-- Begin Records for this task --
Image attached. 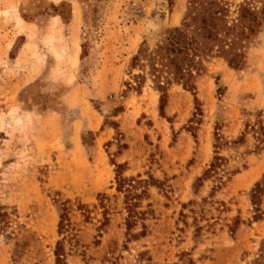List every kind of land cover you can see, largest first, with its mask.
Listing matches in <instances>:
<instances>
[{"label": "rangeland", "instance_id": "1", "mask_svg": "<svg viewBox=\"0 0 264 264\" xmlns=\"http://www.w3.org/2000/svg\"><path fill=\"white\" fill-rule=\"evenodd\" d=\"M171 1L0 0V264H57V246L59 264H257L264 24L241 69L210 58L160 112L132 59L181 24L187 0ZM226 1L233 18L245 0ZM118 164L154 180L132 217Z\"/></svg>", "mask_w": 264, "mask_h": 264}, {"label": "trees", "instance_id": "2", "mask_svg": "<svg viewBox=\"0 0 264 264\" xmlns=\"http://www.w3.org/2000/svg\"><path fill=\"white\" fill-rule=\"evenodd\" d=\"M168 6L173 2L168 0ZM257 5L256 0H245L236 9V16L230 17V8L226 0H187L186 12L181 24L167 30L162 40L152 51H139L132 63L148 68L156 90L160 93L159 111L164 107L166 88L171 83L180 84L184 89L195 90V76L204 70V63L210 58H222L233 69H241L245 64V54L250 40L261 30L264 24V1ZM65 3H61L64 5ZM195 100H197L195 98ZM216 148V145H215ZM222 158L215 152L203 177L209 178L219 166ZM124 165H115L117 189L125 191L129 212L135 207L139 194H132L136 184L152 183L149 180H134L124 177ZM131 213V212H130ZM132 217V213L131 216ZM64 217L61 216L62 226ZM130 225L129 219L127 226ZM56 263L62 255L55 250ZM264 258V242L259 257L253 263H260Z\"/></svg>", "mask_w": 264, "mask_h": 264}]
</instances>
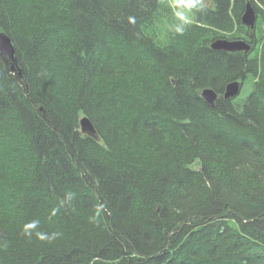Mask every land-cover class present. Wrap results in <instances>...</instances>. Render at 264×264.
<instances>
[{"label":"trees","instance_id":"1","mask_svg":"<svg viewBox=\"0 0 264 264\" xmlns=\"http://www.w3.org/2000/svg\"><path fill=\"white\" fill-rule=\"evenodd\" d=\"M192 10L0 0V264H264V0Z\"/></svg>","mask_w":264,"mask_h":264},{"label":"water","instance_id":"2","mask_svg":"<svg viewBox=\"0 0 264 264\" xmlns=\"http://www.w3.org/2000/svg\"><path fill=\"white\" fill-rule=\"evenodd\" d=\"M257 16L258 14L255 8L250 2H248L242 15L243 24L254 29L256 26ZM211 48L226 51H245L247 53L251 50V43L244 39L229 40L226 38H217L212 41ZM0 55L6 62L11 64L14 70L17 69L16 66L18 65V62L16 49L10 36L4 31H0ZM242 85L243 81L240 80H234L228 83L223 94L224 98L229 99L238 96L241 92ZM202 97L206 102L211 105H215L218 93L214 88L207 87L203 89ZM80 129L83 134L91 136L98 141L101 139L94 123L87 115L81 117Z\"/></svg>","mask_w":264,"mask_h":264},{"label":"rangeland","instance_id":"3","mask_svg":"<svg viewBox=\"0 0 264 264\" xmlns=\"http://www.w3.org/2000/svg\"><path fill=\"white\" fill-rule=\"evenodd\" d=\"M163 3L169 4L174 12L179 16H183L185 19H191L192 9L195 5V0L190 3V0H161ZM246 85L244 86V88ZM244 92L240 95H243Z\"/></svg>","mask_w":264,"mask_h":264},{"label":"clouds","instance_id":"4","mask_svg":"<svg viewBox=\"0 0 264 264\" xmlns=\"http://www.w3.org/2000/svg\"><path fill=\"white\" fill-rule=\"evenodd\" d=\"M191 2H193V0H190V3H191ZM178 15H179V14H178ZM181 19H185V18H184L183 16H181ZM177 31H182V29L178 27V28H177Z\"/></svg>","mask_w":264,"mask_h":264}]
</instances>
-- End Records for this task --
-- Begin Records for this task --
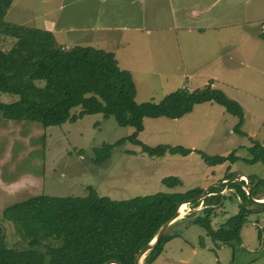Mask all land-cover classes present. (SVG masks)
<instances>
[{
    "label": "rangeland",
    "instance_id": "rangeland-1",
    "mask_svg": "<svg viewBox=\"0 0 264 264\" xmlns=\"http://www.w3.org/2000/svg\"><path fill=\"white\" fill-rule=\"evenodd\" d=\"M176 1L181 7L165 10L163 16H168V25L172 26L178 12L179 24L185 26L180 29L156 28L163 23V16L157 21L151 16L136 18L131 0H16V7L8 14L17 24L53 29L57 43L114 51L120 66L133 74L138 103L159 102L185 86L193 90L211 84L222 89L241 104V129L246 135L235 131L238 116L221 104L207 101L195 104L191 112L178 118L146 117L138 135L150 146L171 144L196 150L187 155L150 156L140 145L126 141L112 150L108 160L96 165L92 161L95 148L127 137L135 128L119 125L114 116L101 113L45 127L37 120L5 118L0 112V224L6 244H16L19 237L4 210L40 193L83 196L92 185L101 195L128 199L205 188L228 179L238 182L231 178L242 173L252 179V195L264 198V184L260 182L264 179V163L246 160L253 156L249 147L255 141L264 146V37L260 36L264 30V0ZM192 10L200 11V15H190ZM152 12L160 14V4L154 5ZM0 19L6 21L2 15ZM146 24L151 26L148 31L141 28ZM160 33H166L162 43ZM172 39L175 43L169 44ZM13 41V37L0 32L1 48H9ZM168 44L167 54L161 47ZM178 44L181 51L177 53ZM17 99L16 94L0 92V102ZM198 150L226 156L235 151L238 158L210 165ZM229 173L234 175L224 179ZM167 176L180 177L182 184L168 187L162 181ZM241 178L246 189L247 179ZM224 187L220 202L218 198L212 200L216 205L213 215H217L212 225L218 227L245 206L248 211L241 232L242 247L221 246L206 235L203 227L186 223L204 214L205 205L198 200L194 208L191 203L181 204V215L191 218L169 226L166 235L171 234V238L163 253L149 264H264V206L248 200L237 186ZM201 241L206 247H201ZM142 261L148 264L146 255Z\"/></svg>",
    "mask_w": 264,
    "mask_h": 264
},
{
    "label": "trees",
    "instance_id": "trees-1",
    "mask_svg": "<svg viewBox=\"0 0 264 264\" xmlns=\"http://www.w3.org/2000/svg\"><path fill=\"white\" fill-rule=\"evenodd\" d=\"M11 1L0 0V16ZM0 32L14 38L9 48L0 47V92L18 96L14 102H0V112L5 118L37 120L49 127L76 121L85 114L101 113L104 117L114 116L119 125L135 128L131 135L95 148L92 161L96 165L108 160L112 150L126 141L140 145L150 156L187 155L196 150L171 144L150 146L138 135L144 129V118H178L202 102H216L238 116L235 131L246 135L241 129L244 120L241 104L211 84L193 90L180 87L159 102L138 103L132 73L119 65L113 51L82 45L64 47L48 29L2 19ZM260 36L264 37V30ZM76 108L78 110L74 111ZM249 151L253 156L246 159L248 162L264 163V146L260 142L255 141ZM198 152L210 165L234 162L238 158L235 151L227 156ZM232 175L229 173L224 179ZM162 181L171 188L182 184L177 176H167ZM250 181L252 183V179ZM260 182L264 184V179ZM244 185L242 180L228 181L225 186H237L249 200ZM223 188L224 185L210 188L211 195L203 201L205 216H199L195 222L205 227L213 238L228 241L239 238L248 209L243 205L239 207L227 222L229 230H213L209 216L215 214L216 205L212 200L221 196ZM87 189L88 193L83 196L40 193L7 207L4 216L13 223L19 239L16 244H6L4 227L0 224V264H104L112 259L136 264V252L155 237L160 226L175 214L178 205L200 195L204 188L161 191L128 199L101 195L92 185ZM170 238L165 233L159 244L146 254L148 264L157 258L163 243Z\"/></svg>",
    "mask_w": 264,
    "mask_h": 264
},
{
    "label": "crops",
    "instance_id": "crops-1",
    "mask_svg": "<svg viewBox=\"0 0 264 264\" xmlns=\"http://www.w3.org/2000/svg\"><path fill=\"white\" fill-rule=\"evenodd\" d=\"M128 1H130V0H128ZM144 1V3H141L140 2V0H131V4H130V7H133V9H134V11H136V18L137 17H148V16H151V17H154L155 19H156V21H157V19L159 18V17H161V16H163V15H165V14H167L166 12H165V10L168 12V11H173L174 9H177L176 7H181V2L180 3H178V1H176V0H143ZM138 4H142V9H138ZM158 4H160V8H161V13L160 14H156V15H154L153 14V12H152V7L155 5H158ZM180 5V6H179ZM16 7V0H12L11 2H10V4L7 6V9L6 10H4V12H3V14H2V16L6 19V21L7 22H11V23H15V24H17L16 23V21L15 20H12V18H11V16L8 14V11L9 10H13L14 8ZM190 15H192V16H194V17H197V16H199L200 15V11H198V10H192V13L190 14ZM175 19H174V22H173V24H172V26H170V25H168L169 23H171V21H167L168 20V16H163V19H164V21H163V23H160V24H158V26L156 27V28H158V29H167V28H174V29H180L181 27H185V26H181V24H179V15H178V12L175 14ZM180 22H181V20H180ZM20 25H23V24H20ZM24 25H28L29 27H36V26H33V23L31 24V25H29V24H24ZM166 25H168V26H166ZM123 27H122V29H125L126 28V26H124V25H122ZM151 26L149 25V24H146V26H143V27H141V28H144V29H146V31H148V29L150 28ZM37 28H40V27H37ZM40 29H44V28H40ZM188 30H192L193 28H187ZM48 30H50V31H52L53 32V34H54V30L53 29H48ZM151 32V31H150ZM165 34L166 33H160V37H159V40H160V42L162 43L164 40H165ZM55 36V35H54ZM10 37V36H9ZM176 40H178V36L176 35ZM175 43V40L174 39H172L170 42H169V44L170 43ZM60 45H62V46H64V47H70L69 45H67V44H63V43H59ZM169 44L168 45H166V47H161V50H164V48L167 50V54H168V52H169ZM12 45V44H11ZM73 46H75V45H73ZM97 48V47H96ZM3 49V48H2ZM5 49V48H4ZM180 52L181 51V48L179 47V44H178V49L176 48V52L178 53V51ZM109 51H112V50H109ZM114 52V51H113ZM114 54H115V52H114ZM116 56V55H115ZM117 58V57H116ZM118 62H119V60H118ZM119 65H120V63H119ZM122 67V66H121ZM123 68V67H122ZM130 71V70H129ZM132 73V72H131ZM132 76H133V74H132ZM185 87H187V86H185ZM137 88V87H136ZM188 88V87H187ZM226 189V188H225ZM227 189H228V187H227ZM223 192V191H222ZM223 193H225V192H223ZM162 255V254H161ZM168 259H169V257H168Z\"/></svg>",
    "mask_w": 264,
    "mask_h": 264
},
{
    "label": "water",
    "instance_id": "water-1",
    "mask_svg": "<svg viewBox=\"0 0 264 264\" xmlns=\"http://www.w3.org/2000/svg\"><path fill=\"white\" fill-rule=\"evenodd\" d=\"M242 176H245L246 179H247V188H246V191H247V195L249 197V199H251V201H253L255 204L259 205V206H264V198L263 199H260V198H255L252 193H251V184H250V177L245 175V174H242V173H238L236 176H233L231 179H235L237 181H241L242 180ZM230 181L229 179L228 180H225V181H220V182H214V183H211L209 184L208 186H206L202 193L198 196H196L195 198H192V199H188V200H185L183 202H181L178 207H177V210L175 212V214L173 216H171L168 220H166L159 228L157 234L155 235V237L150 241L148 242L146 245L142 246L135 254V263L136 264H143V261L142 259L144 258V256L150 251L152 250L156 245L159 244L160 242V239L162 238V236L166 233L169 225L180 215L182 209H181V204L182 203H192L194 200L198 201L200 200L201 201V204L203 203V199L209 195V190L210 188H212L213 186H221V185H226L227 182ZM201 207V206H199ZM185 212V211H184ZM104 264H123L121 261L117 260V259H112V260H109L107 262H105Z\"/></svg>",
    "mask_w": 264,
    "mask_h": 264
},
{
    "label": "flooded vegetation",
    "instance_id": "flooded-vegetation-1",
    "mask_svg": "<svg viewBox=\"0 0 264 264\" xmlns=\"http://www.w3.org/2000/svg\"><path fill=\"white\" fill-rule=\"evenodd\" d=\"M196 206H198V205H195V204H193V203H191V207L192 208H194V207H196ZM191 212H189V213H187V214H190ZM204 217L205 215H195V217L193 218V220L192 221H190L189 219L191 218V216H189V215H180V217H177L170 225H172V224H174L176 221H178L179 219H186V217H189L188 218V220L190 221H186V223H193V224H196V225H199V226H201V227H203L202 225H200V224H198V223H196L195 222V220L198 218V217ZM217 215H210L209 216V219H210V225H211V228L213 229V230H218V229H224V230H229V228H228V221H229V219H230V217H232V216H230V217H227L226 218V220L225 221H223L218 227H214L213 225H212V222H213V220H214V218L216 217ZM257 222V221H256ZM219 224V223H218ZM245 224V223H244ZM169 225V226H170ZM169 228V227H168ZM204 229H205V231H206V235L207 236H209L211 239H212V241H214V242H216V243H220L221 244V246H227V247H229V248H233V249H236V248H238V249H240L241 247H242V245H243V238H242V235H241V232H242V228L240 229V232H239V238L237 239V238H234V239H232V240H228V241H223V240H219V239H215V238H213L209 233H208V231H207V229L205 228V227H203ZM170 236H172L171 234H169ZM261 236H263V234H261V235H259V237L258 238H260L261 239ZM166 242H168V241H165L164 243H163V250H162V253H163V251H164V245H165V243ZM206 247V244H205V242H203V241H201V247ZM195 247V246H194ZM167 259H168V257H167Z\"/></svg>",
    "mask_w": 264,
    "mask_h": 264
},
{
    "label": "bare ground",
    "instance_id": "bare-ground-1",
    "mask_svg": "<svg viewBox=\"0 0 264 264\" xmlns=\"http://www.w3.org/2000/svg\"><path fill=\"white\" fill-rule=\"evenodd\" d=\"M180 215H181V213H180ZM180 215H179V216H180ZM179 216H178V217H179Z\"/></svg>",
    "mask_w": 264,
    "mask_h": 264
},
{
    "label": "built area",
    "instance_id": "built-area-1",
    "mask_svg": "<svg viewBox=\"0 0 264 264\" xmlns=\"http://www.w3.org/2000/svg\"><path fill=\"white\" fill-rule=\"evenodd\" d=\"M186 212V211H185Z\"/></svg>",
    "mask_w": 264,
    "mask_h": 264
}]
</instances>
-- End Records for this task --
-- Begin Records for this task --
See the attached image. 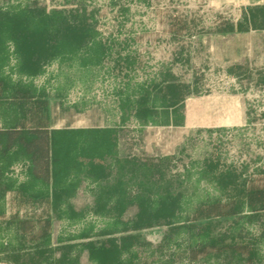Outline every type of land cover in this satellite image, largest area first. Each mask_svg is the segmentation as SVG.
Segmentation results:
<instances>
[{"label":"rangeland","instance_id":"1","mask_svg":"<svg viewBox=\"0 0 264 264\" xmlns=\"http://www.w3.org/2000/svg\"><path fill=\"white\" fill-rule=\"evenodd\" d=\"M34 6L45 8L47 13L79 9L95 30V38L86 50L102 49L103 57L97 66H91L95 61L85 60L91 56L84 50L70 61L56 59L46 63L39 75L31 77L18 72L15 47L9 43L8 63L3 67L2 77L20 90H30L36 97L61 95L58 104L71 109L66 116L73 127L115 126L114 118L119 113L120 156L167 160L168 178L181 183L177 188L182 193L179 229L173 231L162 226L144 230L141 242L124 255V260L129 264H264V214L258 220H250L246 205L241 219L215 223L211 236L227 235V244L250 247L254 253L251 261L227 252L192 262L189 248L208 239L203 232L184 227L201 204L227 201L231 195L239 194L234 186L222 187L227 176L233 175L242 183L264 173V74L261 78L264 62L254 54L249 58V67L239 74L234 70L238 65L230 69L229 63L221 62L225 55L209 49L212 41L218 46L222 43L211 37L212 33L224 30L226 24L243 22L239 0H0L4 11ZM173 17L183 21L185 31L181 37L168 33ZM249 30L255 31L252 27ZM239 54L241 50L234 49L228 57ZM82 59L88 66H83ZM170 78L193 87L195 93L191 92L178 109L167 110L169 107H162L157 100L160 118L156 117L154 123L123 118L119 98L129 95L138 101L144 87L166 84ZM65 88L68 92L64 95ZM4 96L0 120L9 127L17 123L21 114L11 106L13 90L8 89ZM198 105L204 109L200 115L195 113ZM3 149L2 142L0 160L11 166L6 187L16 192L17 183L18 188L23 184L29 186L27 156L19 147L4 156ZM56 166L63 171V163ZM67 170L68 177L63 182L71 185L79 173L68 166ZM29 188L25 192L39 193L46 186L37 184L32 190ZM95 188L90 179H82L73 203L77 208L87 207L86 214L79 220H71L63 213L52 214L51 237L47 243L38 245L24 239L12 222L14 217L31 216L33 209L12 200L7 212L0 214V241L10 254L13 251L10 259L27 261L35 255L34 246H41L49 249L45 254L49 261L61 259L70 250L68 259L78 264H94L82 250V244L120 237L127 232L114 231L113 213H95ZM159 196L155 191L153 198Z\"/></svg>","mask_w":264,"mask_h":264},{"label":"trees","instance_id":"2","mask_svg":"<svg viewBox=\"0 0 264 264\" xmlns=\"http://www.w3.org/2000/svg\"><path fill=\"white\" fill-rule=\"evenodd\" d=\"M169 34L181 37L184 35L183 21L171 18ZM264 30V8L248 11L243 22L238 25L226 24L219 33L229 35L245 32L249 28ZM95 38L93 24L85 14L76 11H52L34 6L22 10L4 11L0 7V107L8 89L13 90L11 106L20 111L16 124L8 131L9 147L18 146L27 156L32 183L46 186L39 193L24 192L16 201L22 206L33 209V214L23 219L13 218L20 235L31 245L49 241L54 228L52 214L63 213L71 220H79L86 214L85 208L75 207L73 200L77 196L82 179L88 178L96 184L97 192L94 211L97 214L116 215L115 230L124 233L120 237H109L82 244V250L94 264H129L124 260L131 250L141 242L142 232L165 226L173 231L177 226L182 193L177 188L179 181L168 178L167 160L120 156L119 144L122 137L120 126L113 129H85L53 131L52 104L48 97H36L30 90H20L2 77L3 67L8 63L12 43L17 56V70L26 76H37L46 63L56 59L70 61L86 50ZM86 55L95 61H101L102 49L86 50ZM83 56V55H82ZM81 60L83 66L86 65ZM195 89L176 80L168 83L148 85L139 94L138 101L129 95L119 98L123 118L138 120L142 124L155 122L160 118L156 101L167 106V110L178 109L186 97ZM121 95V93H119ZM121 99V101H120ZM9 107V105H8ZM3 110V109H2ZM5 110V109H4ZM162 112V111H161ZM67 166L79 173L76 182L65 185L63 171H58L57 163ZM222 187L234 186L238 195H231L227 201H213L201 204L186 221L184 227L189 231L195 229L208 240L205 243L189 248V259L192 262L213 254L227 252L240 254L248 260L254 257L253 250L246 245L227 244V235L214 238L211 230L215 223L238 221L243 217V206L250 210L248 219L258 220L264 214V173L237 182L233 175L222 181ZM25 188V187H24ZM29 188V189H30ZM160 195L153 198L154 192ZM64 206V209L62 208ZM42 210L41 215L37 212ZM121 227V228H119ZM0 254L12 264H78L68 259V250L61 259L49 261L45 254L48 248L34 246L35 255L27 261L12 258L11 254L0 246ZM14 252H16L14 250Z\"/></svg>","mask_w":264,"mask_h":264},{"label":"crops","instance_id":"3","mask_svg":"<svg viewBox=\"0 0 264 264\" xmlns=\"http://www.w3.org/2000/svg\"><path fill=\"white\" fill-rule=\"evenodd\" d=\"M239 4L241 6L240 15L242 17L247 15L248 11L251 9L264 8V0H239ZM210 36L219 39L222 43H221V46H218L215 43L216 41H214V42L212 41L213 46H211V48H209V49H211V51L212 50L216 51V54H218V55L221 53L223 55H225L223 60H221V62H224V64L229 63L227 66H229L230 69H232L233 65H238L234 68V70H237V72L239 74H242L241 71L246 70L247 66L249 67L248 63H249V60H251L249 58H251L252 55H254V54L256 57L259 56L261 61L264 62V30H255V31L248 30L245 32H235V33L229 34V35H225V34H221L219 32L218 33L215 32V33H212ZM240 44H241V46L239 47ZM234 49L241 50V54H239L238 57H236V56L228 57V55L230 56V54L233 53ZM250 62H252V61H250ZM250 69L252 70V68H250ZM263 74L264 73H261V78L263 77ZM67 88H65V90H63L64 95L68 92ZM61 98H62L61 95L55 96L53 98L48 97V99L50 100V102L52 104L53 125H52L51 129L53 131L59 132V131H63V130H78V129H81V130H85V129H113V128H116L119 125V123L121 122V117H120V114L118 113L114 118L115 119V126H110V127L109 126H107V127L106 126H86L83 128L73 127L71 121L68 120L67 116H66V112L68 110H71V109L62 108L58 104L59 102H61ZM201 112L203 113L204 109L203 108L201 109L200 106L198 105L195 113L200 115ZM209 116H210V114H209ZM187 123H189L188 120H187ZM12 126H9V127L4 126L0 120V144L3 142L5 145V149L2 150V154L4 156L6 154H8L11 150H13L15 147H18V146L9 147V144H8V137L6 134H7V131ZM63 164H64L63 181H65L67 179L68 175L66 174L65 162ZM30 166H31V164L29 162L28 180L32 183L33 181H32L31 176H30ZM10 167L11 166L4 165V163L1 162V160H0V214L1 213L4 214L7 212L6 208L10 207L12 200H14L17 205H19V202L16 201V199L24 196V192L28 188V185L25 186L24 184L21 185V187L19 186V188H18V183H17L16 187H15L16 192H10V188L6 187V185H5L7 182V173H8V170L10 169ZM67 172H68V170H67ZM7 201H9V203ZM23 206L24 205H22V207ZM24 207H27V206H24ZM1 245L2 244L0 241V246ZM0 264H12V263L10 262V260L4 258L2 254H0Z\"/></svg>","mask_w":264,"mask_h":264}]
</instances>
-- End Records for this task --
# Stated problem:
Count the lines in the listing above that contain the string "flooded", and reply with the number only.

# Worked solution:
2